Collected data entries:
━━━

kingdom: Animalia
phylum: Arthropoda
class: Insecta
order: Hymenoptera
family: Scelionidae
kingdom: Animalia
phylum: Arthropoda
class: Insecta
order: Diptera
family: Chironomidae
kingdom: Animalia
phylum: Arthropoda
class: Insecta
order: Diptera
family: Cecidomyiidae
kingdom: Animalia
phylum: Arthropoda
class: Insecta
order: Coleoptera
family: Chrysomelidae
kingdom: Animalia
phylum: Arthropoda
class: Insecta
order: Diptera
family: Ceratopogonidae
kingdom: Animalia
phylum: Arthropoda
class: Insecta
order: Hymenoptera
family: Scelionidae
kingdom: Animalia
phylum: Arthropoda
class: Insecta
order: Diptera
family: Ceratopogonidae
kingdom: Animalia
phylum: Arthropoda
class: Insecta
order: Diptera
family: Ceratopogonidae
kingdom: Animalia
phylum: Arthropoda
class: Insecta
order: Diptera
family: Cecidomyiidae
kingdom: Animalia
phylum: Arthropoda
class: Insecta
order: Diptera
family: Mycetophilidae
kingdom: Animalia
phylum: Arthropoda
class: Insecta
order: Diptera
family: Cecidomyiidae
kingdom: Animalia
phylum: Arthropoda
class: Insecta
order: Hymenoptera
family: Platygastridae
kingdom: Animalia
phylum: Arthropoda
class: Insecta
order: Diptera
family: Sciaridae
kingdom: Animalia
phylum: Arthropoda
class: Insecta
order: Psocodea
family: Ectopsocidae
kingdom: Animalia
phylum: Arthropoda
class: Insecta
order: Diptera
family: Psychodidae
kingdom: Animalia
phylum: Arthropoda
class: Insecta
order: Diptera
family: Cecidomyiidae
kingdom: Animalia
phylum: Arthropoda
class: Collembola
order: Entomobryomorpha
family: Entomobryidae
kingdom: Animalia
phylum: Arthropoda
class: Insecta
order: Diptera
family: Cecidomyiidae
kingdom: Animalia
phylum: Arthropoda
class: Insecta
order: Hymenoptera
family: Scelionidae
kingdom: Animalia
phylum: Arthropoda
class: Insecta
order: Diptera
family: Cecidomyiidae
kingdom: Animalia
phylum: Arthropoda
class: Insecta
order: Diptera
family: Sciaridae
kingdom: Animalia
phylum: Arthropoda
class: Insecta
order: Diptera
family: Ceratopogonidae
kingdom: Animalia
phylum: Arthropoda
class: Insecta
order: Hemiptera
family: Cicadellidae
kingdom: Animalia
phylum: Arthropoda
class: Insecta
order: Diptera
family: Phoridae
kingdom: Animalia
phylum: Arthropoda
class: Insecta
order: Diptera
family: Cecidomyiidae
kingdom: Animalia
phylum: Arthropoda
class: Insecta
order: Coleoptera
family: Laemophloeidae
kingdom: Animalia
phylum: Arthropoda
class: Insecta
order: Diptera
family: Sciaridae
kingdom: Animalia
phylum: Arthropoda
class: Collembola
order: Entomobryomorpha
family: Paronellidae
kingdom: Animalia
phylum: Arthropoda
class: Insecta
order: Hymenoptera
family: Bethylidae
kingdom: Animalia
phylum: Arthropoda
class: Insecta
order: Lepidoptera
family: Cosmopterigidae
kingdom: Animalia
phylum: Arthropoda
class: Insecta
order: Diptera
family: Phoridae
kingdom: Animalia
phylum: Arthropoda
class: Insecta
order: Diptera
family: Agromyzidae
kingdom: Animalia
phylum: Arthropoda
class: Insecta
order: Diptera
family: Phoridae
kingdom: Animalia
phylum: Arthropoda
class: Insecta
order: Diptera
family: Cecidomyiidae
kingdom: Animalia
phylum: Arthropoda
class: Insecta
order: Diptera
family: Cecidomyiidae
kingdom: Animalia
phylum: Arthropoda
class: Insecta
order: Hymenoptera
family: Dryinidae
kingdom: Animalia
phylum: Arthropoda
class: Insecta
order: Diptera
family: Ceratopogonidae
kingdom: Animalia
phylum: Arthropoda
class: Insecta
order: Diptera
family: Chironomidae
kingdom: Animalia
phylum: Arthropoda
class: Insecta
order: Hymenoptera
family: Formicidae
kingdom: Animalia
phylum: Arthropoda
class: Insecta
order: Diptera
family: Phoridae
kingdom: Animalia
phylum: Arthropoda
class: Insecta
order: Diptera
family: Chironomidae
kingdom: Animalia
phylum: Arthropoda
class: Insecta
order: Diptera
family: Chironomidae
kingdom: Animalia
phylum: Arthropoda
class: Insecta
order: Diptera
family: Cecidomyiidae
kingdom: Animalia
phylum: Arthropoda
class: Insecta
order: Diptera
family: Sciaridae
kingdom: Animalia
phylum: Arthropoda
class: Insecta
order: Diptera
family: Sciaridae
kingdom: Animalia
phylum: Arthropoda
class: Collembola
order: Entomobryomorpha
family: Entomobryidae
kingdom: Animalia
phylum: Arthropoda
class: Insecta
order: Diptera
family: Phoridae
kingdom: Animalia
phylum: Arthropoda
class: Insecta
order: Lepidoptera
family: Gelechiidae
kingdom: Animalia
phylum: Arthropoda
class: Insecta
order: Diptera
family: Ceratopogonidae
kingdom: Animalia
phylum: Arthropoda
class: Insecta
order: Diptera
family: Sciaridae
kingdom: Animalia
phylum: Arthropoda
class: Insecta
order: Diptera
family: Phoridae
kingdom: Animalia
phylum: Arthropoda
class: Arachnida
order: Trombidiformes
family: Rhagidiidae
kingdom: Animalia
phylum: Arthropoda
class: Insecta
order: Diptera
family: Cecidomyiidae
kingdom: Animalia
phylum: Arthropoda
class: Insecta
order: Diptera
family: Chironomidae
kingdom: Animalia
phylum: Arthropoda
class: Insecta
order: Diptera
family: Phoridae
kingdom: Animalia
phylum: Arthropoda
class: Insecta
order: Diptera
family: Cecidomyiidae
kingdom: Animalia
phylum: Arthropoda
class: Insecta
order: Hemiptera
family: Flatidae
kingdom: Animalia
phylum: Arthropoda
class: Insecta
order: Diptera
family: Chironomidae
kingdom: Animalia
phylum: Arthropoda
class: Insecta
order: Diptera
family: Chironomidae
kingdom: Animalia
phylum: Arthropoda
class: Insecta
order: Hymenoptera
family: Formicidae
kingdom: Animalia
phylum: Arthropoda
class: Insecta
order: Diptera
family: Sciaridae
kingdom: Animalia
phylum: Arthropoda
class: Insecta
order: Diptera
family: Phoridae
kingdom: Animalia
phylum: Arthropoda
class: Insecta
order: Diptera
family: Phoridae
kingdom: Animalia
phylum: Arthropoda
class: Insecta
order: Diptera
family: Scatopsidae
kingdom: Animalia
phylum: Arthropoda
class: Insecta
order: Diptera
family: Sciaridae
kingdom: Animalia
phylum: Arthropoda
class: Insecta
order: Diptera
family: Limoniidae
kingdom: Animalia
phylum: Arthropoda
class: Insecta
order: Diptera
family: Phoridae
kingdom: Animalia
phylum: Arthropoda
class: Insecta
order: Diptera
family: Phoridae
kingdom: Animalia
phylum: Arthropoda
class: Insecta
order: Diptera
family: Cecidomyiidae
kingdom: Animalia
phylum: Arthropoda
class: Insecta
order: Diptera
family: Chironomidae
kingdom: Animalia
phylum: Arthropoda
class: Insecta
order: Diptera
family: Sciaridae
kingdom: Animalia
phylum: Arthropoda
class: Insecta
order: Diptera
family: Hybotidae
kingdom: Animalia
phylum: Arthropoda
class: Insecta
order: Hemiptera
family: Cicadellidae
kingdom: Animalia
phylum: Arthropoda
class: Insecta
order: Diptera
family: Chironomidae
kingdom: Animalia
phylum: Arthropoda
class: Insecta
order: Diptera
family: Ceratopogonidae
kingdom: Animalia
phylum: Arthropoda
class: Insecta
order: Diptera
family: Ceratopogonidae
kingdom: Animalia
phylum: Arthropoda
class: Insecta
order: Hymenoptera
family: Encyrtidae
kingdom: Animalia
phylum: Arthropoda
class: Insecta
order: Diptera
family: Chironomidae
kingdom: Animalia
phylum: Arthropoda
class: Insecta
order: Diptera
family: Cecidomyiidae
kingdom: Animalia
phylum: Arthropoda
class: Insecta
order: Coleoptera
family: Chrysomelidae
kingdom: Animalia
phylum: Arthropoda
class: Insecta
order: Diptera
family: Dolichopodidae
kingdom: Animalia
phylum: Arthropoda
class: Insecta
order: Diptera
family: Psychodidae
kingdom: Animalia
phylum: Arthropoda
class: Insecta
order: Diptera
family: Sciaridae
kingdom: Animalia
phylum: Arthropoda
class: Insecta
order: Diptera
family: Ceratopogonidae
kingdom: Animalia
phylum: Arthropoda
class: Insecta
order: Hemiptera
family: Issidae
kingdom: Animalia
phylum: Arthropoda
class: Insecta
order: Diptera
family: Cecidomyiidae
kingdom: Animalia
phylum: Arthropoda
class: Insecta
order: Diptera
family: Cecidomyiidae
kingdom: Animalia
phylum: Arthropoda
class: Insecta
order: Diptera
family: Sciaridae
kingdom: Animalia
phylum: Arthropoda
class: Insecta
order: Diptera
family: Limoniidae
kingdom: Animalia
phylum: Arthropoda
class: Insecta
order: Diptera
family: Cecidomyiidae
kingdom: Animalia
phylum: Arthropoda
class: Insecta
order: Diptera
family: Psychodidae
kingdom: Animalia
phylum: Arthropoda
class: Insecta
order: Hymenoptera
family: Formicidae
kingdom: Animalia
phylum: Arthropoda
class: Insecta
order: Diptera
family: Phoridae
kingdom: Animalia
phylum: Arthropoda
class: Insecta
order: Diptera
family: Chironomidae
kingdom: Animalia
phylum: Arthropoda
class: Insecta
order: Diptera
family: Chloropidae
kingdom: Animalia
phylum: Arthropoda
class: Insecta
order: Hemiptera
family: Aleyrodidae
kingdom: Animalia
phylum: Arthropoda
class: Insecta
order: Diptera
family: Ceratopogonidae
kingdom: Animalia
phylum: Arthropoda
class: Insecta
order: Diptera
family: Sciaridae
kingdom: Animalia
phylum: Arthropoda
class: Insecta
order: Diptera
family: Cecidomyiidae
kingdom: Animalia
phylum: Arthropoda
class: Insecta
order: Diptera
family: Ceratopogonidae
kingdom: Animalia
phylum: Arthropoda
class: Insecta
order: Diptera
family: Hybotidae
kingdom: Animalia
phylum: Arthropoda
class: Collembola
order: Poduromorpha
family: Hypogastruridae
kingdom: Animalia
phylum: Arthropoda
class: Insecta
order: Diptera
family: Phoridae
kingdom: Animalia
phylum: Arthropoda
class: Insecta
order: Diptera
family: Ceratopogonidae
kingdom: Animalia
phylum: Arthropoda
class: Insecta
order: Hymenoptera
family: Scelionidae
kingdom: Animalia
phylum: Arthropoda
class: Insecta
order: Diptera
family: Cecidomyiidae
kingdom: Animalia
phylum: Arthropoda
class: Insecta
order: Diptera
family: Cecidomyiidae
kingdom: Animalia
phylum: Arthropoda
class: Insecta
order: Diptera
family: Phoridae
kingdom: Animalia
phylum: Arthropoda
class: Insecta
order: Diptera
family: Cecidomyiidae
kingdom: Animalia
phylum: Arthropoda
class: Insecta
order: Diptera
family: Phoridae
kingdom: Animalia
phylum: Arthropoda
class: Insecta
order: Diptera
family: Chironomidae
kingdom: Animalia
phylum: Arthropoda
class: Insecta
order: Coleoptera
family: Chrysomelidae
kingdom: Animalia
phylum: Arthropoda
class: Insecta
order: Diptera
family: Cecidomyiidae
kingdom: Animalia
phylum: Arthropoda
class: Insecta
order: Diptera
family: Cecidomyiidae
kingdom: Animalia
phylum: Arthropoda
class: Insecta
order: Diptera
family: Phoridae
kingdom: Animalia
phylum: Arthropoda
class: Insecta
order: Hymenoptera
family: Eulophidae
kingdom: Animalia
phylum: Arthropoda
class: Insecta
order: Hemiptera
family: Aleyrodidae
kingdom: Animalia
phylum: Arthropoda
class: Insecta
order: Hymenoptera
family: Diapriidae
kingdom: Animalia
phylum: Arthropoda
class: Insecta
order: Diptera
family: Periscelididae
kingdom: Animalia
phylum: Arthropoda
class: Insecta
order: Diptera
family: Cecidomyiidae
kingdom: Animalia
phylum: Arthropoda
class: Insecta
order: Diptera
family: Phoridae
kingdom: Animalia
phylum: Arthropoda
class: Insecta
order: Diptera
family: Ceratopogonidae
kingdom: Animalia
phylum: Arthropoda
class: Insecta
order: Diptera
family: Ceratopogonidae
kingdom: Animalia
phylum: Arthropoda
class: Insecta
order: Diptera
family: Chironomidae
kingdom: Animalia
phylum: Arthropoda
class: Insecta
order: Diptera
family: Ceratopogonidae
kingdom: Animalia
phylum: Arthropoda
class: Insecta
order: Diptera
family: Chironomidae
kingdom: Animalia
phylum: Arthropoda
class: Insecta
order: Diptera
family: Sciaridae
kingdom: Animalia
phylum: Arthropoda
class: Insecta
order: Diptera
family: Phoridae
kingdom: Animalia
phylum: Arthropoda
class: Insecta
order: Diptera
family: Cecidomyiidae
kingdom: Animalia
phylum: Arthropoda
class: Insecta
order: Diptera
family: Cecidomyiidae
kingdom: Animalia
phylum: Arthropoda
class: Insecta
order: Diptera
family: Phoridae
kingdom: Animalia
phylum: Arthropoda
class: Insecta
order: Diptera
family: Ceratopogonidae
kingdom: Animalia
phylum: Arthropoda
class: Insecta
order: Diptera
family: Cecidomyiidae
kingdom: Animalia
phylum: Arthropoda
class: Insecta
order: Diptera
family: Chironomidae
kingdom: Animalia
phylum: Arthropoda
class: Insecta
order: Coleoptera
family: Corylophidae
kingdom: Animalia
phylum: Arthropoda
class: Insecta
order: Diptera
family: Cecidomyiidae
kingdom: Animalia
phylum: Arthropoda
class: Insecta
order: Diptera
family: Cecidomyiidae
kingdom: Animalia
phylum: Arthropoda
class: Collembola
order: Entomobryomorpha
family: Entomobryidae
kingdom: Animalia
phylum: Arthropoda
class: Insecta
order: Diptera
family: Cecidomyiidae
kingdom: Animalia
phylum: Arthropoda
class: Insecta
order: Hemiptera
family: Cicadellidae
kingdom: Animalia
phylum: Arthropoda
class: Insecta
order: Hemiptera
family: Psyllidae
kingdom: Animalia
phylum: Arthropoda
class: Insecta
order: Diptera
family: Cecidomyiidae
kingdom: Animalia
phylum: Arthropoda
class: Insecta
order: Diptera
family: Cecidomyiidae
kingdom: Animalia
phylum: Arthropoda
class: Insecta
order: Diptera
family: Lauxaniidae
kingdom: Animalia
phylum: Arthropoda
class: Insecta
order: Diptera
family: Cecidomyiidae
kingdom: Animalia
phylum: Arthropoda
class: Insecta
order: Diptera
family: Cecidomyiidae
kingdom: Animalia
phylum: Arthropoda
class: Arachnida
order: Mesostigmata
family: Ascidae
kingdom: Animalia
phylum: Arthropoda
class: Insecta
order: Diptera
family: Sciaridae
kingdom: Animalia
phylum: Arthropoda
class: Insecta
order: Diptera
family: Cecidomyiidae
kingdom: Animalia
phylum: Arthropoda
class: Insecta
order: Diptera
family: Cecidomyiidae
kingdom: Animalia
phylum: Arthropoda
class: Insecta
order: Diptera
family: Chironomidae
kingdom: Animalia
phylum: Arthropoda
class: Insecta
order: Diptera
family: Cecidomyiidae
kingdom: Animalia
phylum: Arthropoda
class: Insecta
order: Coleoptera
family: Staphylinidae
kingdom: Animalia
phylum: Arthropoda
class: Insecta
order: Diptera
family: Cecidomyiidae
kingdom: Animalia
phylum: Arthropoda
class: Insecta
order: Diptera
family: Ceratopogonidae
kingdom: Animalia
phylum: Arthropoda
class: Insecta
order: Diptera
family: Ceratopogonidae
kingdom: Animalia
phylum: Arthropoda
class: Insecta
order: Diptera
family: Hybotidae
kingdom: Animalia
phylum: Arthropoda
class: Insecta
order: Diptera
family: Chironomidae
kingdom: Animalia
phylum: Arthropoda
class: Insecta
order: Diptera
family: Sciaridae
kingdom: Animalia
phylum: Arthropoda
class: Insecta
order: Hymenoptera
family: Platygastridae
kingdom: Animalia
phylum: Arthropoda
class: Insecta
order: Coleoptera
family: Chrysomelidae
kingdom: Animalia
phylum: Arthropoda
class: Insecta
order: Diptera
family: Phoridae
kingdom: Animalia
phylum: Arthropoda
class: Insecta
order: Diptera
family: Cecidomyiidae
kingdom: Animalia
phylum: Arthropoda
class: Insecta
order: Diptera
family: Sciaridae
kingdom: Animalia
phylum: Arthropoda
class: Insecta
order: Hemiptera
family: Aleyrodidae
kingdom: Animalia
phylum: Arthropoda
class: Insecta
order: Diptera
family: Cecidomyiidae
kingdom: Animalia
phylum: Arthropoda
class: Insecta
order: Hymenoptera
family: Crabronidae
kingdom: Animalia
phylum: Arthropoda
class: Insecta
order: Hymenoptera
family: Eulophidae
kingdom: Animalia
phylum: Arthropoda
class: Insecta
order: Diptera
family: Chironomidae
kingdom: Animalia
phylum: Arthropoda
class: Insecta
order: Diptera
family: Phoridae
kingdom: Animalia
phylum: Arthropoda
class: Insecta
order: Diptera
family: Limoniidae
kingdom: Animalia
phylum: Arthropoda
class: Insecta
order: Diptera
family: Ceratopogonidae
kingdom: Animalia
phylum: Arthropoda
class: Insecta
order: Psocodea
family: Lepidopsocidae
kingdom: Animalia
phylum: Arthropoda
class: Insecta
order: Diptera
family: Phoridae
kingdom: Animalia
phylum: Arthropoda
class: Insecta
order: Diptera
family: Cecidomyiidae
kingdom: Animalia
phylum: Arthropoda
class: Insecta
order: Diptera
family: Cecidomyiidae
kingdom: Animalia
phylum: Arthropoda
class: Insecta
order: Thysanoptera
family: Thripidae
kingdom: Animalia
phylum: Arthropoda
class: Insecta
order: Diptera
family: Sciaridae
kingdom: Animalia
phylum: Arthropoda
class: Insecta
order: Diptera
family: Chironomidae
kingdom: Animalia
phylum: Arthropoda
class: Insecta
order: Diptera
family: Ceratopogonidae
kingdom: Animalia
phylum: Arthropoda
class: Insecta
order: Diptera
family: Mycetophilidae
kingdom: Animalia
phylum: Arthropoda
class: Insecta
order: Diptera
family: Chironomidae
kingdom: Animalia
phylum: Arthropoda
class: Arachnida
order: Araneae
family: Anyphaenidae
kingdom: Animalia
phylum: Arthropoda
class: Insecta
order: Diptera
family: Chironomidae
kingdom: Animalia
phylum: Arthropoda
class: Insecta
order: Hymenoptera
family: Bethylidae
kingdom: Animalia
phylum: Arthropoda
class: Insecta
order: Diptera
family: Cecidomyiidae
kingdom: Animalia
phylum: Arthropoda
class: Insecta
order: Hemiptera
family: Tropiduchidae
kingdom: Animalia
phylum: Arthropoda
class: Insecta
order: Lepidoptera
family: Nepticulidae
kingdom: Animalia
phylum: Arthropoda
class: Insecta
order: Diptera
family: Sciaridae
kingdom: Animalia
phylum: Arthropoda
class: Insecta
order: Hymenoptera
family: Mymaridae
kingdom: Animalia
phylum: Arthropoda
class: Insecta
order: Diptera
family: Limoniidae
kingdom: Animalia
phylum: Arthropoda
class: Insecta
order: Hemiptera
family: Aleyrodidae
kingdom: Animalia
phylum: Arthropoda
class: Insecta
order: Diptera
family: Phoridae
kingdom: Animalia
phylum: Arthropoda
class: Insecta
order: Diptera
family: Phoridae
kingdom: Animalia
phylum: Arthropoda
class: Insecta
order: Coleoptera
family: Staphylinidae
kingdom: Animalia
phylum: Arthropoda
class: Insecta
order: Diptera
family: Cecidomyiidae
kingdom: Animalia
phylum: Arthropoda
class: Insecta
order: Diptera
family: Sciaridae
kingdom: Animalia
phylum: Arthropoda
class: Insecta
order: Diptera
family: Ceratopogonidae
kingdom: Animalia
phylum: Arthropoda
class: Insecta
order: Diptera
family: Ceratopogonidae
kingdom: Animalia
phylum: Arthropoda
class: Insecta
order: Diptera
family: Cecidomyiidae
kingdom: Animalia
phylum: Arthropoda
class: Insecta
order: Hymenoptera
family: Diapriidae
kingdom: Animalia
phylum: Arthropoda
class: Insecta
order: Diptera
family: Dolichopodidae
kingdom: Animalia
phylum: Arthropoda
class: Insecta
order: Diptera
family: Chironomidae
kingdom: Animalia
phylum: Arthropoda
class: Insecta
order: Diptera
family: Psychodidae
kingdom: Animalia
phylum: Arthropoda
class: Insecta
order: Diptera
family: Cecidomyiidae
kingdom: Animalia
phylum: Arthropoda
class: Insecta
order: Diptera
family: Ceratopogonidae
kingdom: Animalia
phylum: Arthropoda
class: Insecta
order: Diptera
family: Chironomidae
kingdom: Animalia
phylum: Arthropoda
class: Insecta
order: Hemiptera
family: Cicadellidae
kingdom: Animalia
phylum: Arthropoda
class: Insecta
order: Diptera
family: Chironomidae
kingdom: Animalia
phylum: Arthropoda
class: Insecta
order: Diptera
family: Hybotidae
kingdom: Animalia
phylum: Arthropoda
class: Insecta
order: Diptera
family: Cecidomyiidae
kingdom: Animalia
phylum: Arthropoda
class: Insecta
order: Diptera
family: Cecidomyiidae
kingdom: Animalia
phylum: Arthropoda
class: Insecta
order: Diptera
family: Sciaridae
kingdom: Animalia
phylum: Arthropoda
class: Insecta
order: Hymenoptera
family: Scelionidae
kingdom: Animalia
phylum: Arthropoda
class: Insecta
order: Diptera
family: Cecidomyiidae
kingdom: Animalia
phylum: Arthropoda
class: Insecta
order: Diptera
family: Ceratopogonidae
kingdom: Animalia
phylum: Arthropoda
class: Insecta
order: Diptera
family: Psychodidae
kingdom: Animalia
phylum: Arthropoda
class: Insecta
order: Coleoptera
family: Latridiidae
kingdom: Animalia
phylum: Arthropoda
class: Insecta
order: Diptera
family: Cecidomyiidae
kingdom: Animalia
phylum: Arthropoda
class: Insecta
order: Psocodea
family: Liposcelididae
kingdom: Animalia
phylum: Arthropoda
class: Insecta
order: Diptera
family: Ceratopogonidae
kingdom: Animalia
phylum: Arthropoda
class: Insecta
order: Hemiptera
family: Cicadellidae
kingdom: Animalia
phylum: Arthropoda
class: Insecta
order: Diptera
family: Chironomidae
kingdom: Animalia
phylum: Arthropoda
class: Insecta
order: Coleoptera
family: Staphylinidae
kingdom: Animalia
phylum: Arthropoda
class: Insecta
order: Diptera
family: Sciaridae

━━━

Problem statement:
Edit the rows from the start through the line containing "family: Ectopsocidae" by changing every "order" to "Order", and leave everything else unchanged. Return only those lines.

The reply:
kingdom: Animalia
phylum: Arthropoda
class: Insecta
Order: Hymenoptera
family: Scelionidae
kingdom: Animalia
phylum: Arthropoda
class: Insecta
Order: Diptera
family: Chironomidae
kingdom: Animalia
phylum: Arthropoda
class: Insecta
Order: Diptera
family: Cecidomyiidae
kingdom: Animalia
phylum: Arthropoda
class: Insecta
Order: Coleoptera
family: Chrysomelidae
kingdom: Animalia
phylum: Arthropoda
class: Insecta
Order: Diptera
family: Ceratopogonidae
kingdom: Animalia
phylum: Arthropoda
class: Insecta
Order: Hymenoptera
family: Scelionidae
kingdom: Animalia
phylum: Arthropoda
class: Insecta
Order: Diptera
family: Ceratopogonidae
kingdom: Animalia
phylum: Arthropoda
class: Insecta
Order: Diptera
family: Ceratopogonidae
kingdom: Animalia
phylum: Arthropoda
class: Insecta
Order: Diptera
family: Cecidomyiidae
kingdom: Animalia
phylum: Arthropoda
class: Insecta
Order: Diptera
family: Mycetophilidae
kingdom: Animalia
phylum: Arthropoda
class: Insecta
Order: Diptera
family: Cecidomyiidae
kingdom: Animalia
phylum: Arthropoda
class: Insecta
Order: Hymenoptera
family: Platygastridae
kingdom: Animalia
phylum: Arthropoda
class: Insecta
Order: Diptera
family: Sciaridae
kingdom: Animalia
phylum: Arthropoda
class: Insecta
Order: Psocodea
family: Ectopsocidae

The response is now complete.